Exercise objective:
In the data below, find every line with the word "lines" and copy it out.

++++ Data for the task ++++

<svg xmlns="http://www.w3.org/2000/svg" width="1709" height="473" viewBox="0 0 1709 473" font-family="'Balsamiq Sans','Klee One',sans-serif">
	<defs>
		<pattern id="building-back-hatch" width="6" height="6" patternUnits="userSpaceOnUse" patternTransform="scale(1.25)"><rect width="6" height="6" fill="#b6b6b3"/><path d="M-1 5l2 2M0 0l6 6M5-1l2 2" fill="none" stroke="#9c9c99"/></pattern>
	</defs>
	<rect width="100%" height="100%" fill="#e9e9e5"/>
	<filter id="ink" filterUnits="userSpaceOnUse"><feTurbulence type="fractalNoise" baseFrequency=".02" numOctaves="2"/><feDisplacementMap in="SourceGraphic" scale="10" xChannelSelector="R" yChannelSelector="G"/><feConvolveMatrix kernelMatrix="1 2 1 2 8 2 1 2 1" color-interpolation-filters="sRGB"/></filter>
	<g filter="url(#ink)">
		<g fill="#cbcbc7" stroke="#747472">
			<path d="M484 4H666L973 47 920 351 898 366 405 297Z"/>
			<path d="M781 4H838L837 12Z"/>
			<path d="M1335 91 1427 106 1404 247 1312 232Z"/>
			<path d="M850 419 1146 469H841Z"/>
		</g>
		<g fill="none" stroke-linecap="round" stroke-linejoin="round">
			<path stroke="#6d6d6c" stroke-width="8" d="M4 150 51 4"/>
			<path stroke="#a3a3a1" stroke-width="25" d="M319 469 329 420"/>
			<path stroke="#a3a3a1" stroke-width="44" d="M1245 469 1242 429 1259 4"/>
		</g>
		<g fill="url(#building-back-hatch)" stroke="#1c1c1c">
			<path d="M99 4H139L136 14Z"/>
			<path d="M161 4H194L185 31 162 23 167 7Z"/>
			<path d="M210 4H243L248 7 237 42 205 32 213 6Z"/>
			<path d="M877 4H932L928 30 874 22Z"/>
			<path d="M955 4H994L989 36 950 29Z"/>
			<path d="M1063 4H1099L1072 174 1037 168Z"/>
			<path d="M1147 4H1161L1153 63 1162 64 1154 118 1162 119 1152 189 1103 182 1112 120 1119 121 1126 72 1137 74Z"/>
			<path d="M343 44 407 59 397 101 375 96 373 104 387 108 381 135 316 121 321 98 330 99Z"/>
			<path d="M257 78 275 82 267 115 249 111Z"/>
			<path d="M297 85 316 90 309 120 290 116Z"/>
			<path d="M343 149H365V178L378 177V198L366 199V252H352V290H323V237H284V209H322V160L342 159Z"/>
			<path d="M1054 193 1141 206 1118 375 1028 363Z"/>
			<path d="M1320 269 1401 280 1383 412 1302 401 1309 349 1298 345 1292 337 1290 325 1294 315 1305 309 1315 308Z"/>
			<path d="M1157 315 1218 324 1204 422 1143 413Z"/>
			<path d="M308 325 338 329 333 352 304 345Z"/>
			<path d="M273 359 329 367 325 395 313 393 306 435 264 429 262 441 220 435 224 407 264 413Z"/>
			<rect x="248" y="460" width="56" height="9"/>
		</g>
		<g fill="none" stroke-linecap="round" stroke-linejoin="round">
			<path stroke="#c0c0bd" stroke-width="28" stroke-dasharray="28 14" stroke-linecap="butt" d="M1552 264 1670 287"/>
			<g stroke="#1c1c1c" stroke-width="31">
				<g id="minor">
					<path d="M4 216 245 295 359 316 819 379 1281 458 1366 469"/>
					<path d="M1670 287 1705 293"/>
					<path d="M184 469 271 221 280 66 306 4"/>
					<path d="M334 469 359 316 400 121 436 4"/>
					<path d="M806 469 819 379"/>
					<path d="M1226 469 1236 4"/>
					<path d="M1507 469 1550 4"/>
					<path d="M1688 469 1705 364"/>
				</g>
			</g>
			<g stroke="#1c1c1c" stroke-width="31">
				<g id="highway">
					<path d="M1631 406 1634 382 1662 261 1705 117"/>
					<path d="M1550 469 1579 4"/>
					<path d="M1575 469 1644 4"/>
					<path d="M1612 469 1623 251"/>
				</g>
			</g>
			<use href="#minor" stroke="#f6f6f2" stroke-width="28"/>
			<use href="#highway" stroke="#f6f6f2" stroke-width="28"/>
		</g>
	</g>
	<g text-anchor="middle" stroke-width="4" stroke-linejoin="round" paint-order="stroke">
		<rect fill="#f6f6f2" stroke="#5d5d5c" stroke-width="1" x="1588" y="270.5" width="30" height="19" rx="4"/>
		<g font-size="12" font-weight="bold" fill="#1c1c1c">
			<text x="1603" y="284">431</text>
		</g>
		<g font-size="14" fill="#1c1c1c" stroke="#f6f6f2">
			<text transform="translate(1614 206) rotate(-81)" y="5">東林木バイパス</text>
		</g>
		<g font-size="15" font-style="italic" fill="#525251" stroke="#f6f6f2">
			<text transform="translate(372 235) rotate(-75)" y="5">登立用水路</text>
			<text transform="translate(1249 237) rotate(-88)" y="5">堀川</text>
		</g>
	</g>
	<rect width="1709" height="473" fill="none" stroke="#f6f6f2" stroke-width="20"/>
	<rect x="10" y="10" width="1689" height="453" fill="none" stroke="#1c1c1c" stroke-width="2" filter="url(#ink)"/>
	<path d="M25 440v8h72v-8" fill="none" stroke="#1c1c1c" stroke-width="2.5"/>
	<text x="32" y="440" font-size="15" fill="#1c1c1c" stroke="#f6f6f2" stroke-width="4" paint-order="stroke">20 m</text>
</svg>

++++
++++ Data for the task ++++

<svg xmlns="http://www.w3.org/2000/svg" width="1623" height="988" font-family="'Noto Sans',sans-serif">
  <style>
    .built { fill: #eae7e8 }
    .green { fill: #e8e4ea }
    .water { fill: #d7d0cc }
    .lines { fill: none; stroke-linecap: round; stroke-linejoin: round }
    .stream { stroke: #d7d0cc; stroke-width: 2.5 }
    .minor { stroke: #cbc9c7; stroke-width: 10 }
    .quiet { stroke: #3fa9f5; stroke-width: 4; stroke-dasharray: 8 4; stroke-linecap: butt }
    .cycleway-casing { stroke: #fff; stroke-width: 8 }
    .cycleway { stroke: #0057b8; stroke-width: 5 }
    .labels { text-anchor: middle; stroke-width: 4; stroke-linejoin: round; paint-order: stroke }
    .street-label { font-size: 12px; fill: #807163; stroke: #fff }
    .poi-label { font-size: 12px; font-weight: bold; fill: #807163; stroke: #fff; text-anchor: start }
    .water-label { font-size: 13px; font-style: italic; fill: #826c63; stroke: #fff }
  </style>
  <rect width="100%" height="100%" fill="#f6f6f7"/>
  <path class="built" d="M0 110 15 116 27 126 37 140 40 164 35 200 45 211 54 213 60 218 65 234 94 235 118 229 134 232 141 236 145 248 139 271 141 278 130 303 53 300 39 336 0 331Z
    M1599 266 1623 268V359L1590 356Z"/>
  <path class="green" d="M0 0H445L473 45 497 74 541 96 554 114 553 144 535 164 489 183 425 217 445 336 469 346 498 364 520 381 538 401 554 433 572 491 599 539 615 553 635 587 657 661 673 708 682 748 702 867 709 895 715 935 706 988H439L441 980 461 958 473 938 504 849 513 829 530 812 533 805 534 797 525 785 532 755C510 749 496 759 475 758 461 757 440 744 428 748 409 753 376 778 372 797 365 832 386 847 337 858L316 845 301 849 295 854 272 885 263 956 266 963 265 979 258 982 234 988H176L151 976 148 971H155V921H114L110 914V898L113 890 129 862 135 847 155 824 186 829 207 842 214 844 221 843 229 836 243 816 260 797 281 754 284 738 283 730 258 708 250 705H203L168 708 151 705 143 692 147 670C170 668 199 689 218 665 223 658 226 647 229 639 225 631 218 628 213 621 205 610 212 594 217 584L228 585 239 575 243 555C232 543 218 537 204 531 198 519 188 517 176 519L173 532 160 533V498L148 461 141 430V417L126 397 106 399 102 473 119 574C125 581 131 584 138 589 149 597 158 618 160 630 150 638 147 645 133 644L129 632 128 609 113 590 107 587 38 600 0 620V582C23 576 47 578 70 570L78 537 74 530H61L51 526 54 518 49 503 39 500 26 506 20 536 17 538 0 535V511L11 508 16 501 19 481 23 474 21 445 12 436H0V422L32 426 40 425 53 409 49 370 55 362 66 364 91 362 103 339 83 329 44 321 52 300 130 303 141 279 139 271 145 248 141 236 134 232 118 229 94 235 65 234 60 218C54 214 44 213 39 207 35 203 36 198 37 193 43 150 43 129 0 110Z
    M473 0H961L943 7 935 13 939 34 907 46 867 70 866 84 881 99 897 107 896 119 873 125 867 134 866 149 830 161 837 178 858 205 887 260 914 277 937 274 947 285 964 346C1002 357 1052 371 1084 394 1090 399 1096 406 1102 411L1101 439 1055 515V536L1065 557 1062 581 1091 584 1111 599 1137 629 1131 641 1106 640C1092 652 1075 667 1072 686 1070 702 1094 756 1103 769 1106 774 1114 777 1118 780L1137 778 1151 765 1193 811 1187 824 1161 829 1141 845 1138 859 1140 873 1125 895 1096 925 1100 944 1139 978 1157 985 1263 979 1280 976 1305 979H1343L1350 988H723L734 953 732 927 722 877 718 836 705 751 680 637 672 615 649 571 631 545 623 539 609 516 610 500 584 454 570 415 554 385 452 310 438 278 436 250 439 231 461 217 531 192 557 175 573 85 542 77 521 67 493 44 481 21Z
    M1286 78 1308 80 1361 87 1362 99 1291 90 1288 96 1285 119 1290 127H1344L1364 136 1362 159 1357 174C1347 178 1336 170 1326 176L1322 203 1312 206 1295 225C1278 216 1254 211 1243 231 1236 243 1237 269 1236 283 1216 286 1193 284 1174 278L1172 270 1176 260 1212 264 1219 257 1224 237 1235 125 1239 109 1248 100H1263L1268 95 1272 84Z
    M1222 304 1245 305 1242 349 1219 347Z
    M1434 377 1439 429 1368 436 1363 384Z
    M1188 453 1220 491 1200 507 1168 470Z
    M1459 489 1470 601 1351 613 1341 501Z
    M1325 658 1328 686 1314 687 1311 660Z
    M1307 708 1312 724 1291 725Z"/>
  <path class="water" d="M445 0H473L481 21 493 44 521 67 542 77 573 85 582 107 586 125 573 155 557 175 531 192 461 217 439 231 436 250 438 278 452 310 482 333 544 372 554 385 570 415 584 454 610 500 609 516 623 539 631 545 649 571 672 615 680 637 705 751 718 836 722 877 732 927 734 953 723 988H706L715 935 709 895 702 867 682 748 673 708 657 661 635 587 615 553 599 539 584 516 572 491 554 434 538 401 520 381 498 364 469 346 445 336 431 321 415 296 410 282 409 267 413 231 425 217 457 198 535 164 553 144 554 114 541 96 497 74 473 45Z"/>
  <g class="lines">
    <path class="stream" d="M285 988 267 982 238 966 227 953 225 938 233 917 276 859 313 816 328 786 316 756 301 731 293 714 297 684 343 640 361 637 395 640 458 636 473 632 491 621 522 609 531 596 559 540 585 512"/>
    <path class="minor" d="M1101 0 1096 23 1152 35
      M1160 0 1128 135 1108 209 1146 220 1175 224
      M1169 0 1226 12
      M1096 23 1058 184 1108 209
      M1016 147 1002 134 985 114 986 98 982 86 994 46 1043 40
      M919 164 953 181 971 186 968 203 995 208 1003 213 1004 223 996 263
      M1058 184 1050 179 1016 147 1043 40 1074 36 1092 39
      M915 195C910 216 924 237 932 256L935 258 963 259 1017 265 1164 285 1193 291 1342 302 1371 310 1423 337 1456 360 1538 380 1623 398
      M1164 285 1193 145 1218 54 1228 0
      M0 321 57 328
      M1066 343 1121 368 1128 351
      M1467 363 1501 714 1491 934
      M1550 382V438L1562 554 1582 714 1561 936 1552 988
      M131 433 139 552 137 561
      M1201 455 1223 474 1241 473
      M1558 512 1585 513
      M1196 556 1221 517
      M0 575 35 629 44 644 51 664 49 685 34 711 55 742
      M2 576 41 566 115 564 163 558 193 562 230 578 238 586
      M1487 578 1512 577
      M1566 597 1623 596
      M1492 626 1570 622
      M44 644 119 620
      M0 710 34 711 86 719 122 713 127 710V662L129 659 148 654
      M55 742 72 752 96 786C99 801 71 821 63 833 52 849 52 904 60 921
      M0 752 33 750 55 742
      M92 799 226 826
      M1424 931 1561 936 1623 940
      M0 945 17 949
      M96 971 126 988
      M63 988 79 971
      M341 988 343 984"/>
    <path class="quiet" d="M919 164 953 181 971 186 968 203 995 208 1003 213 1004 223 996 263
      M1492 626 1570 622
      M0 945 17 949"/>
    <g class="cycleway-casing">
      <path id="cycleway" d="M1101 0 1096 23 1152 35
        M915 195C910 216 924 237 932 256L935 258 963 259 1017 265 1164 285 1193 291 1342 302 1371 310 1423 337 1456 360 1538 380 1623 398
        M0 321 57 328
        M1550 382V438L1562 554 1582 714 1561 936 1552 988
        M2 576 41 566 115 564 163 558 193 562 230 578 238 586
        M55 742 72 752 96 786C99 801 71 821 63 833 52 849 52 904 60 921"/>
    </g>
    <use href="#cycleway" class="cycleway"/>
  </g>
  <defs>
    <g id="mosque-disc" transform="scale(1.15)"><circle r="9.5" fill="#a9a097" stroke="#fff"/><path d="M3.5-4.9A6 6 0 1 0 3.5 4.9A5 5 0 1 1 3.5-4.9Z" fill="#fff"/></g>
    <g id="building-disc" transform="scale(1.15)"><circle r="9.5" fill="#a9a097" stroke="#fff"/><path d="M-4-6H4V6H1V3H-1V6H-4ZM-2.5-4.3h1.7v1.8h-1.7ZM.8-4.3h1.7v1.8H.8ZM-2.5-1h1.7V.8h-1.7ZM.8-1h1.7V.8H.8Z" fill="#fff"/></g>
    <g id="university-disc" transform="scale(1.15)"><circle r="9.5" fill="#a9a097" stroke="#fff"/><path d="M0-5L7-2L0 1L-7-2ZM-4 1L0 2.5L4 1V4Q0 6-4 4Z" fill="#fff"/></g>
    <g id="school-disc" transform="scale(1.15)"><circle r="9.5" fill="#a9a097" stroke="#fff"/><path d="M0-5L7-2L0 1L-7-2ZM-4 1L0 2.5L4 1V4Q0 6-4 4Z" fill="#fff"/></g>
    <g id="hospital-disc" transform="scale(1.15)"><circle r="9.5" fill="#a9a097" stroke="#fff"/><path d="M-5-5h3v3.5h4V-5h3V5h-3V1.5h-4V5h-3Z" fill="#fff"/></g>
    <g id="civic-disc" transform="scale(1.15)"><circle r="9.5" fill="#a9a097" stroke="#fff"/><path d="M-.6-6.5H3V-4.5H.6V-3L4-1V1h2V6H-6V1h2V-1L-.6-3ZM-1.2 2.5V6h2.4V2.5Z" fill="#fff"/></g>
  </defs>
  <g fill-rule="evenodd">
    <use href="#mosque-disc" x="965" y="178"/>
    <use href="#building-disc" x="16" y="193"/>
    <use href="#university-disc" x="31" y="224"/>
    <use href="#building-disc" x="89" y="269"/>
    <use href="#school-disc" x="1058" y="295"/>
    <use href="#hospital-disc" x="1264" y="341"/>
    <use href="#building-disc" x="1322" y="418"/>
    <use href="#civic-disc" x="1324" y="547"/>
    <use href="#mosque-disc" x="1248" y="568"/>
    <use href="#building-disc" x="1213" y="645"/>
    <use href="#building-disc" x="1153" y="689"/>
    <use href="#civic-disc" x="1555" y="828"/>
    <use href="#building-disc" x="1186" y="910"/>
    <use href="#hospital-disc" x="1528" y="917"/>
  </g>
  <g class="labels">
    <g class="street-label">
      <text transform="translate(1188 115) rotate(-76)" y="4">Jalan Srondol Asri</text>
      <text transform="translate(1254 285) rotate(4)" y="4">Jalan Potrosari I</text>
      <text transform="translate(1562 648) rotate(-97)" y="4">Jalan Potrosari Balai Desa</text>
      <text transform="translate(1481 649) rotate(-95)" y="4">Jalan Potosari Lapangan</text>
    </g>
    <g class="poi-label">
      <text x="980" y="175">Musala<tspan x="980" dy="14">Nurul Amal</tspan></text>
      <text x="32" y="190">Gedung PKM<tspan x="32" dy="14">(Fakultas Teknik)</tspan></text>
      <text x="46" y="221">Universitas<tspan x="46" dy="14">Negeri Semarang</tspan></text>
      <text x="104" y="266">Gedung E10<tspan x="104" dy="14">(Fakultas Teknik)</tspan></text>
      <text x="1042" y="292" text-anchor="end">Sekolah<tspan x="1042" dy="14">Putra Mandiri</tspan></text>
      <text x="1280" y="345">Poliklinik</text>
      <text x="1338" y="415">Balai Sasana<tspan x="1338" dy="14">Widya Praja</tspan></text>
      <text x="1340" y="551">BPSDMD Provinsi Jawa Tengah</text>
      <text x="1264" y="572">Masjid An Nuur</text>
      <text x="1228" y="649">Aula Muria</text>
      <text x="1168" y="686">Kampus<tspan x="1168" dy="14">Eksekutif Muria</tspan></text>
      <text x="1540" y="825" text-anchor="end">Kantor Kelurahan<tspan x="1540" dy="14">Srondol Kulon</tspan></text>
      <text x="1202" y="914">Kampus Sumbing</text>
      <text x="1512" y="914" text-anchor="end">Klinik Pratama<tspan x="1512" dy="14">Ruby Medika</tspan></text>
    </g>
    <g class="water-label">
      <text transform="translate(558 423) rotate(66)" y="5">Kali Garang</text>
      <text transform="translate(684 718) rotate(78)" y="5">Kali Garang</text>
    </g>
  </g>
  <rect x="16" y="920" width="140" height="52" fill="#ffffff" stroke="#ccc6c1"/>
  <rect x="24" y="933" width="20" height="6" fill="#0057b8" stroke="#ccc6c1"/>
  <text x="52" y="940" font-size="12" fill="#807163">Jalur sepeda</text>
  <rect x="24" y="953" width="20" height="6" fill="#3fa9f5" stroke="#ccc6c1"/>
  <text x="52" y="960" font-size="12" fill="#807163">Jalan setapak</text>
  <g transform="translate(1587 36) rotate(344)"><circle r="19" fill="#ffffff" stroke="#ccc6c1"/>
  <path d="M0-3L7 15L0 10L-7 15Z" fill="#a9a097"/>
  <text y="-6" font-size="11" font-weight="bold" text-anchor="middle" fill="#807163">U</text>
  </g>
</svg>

++++

Written solution:
    .lines { fill: none; stroke-linecap: round; stroke-linejoin: round }
  <g class="lines">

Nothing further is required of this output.